Receveur municipal

Définition et enjeux

Durand de Nancy Nouveau guide pratique des maires… (1866)

Dans presque toutes les communes, le percepteur des contributions directes est en même temps receveur municipal ; cependant quelques communes ont un receveur municipal spécial (Voyez § 12) . — Le traitement du receveur municipal n'est pas un traitement fixe; il consiste dans des remises proportionnelles tant sur les recettes que sur les paiements effectués par ce comptable pour le compte de la commune; ces remises sont fixées comme il suit : sur les premiers 5,000 francs, 2 pour 100; sur les 25,000 francs suivants, 1,50 pour 100; sur les 70,000 francs suivants, 75 centimes pour 100
Source : Gallica

Alfred Souviron Recueil annoté de lois et décrets sur l'administration communale et départementale… (1904)

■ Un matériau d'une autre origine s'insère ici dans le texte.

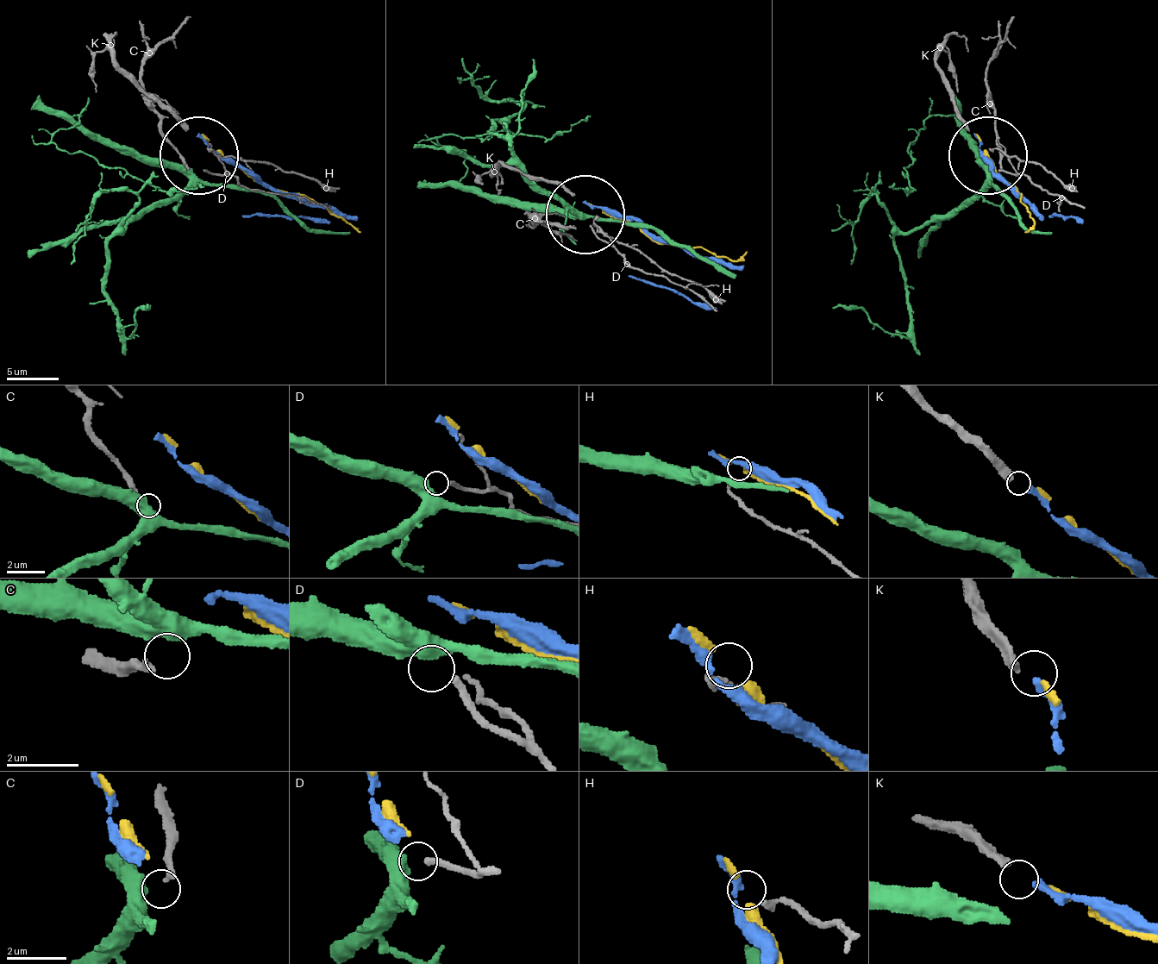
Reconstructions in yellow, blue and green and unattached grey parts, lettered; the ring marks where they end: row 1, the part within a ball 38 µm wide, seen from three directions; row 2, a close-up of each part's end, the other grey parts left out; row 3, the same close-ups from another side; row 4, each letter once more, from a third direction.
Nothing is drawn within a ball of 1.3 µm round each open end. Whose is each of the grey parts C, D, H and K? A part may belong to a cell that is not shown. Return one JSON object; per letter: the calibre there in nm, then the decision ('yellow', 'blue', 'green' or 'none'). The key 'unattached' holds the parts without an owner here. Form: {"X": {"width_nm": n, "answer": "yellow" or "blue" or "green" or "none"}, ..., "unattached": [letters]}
{"C": {"width_nm": 240, "answer": "none"}, "D": {"width_nm": 200, "answer": "green"}, "H": {"width_nm": 240, "answer": "none"}, "K": {"width_nm": 280, "answer": "blue"}, "unattached": ["C", "H"]}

ART. 189. — Le receveur municipal, ainsi nommé, ne peut être installé ni entrer en exercice qu'après avoir prêté, devant la Cour des comptes, un serment professionnel, et fourni un cautionnement dont la nature et l'importance sont déterminées par le décret de nomination.
ART. 190. — L'emploi de receveur municipal est incompatible avec l'exercice d'une profession, d'un commerce ou d'une industrie quelconque.
Source : Gallica

Louis Cabantous Répétitions écrites sur le droit administratif… (1863)

Le conseil municipal entend , débat et arrête les comptes de deniers du receveur municipal, à la différence du conseil général, qui n'a aucune action sur les comptes des comptables du département, ces comptables étant les mêmes que ceux de l'Etat, et leurs comptes départementaux étant compris dans les comptes généraux des ministères. Le receveur municipal est le comptable de la commune, pour les dépenses aussi bien que pour les recettes.